▶ Aim of the task: In the entries below, find the line with "## Table of contents" and the line with "- Solution URL: [Frontedmentor". Reproduce those two lines and every line between them exactly, and nothing more.

START Extracted material

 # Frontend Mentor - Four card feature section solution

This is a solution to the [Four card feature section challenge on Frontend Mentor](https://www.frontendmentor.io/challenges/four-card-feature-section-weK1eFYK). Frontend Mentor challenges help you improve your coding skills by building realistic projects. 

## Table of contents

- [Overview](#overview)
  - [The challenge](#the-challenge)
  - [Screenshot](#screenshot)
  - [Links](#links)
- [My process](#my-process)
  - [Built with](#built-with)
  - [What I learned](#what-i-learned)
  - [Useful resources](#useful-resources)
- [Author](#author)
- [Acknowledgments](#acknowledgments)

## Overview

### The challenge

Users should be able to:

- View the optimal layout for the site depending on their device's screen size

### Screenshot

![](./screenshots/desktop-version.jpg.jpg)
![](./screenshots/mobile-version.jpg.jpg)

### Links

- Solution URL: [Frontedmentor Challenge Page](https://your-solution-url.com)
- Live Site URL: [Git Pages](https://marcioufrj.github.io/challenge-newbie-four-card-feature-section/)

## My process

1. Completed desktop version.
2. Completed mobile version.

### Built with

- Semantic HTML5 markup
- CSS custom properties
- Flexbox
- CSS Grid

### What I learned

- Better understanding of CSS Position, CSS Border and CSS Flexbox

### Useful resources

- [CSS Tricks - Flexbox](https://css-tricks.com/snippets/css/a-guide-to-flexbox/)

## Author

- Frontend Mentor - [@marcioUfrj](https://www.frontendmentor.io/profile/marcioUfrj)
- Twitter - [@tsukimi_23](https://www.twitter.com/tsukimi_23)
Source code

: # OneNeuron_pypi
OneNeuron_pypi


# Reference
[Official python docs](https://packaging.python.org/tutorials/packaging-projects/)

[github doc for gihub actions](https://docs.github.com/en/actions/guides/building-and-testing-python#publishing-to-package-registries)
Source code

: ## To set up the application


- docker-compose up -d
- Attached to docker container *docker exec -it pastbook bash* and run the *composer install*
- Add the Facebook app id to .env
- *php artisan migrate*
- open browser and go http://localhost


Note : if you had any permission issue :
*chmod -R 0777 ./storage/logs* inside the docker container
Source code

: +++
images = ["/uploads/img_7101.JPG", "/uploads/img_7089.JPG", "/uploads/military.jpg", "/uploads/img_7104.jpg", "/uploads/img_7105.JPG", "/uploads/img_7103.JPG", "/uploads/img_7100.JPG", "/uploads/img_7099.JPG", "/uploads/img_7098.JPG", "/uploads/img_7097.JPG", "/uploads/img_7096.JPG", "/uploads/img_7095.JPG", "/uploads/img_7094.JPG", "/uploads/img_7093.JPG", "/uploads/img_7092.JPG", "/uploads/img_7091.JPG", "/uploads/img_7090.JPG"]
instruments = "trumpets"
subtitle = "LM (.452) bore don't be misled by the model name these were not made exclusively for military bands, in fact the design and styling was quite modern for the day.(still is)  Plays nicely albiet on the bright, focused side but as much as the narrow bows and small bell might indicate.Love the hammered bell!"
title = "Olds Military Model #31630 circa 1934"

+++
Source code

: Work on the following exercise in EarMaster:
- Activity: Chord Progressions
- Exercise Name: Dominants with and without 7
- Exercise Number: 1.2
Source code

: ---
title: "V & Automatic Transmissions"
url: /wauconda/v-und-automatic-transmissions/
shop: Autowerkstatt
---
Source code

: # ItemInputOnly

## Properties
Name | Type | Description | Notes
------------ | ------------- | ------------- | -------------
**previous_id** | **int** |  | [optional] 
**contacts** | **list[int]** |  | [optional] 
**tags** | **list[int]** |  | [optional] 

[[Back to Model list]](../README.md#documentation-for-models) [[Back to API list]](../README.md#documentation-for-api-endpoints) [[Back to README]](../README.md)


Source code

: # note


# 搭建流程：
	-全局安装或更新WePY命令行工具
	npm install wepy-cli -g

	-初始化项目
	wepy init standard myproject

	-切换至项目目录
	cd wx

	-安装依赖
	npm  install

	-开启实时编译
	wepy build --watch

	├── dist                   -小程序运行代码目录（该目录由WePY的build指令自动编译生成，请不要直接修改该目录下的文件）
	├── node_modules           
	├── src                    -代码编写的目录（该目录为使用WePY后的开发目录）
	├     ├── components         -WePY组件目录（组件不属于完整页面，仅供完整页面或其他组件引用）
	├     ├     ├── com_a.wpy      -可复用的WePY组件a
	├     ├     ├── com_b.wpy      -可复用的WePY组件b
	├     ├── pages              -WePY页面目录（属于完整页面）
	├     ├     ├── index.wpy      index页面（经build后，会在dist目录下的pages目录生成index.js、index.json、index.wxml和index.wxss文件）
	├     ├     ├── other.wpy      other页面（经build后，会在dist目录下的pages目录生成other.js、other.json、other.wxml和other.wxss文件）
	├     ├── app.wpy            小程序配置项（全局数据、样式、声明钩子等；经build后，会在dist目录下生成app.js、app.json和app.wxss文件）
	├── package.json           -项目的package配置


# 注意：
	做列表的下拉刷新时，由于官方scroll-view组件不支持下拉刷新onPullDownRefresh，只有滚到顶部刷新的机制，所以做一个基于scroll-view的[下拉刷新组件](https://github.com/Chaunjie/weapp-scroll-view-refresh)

END Extracted material
START Extracted material

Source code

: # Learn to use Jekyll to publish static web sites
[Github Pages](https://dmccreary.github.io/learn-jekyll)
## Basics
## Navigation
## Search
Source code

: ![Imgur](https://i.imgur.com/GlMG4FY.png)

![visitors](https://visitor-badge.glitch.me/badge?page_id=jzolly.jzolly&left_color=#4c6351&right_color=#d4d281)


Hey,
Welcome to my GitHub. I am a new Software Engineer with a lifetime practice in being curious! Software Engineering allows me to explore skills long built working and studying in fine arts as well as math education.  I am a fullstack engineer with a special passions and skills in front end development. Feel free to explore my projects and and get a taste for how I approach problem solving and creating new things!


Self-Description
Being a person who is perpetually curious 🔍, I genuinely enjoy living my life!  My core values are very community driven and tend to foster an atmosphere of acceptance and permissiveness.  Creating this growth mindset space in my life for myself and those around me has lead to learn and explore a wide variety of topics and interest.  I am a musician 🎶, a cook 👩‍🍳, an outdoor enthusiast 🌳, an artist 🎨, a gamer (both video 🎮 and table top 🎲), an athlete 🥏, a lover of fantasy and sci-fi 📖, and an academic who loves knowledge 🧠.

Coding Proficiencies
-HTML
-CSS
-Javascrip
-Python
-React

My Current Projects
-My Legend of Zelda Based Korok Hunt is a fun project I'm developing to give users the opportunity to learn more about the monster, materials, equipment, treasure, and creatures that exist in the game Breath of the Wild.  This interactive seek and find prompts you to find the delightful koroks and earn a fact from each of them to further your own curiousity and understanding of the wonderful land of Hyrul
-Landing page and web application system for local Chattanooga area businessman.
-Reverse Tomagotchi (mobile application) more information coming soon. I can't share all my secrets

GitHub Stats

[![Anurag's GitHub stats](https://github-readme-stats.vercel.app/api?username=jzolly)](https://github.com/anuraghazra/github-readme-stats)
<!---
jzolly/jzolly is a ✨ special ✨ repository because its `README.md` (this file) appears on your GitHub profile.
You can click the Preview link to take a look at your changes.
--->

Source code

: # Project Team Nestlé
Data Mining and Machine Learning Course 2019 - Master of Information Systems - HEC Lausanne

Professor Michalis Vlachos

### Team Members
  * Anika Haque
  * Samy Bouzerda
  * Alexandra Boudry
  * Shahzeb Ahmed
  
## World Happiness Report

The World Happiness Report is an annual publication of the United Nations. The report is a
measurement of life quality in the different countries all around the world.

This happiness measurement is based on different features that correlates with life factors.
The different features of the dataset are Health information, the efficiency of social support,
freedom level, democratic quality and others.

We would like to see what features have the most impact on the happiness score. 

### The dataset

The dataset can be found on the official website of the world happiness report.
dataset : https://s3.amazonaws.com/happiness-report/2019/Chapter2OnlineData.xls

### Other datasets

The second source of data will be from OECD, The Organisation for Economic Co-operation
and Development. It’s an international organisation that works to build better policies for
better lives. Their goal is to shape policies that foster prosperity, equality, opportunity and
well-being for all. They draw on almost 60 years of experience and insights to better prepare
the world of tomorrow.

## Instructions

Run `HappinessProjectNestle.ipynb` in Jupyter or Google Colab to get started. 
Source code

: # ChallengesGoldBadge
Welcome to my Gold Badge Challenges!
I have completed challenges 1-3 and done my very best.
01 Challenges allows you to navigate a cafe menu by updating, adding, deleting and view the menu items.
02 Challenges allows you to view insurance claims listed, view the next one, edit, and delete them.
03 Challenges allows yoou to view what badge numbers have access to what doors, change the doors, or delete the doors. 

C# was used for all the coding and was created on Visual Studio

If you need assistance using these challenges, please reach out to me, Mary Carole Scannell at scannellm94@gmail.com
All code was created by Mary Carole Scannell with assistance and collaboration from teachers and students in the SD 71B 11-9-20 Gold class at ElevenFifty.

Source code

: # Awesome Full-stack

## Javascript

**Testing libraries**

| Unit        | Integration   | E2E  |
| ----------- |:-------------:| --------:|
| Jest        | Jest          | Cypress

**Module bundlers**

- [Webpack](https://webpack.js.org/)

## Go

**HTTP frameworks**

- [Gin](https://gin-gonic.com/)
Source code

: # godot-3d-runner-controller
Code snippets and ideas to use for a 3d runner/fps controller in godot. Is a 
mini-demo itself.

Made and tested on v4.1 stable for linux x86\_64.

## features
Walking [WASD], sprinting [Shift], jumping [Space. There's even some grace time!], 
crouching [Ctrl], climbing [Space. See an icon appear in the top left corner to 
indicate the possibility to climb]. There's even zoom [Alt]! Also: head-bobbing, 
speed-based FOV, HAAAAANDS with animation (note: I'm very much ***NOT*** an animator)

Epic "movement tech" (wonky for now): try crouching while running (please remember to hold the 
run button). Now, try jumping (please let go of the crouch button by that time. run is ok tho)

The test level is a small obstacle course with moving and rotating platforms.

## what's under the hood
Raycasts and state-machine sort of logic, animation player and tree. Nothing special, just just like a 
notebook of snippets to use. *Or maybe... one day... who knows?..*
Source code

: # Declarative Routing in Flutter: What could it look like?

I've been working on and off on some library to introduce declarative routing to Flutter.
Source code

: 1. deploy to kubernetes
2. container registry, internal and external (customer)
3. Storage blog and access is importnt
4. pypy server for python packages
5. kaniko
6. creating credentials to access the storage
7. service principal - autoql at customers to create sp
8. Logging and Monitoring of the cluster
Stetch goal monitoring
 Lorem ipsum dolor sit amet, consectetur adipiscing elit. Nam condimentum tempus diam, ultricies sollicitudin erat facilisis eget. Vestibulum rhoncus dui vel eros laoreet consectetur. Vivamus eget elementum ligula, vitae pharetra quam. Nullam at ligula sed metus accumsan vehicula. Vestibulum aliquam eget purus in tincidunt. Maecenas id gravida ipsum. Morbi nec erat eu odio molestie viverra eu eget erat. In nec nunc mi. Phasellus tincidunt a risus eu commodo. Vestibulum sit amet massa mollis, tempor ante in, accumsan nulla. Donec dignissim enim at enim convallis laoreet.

END Extracted material
START Extracted material

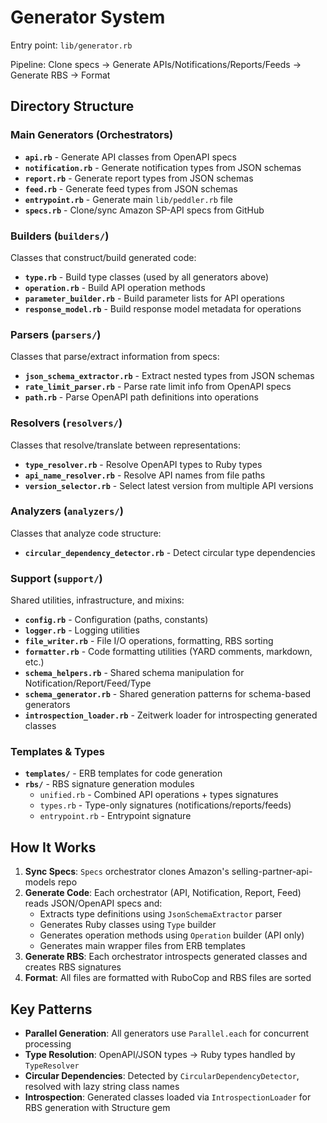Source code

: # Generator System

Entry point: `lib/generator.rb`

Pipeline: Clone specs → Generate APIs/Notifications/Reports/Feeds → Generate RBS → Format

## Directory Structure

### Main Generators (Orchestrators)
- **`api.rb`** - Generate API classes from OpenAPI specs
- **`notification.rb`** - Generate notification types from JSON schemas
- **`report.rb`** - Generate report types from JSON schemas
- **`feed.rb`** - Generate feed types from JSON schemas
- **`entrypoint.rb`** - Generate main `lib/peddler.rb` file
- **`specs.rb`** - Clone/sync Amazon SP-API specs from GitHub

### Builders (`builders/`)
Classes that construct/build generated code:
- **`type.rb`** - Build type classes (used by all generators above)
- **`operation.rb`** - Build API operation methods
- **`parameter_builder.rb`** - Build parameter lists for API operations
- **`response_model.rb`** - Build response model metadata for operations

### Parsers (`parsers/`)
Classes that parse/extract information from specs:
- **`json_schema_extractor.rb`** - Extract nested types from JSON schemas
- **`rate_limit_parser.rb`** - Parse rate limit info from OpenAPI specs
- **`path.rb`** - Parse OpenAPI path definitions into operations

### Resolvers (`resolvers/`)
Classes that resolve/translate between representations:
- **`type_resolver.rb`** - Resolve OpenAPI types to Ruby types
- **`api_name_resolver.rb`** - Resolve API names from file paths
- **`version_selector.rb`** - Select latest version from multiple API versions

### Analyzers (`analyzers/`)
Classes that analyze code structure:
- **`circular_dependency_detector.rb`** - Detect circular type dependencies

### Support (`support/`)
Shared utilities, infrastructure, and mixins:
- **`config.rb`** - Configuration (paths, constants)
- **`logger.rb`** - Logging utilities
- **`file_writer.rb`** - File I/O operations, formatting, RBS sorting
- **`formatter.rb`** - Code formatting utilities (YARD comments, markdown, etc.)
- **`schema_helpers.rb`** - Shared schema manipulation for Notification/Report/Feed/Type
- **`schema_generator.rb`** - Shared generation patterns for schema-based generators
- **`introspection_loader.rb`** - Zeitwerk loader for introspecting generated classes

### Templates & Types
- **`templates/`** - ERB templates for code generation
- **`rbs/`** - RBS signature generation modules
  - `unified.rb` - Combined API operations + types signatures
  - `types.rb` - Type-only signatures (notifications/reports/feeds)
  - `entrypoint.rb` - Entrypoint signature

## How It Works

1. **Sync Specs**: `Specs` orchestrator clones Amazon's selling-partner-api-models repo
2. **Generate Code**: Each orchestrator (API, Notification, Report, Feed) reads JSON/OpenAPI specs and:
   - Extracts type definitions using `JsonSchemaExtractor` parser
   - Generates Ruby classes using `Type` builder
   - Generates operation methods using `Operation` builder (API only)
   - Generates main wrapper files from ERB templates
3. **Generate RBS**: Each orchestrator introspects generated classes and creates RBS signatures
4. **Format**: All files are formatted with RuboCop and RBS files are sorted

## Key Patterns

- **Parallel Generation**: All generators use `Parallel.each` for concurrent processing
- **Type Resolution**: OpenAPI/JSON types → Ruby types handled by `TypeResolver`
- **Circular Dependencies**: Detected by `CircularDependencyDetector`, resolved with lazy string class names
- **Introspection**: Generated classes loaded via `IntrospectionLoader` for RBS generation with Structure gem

END Extracted material

▶ Answer below:
## Table of contents

- [Overview](#overview)
  - [The challenge](#the-challenge)
  - [Screenshot](#screenshot)
  - [Links](#links)
- [My process](#my-process)
  - [Built with](#built-with)
  - [What I learned](#what-i-learned)
  - [Useful resources](#useful-resources)
- [Author](#author)
- [Acknowledgments](#acknowledgments)

## Overview

### The challenge

Users should be able to:

- View the optimal layout for the site depending on their device's screen size

### Screenshot

![](./screenshots/desktop-version.jpg.jpg)
![](./screenshots/mobile-version.jpg.jpg)

### Links

- Solution URL: [Frontedmentor Challenge Page](https://your-solution-url.com)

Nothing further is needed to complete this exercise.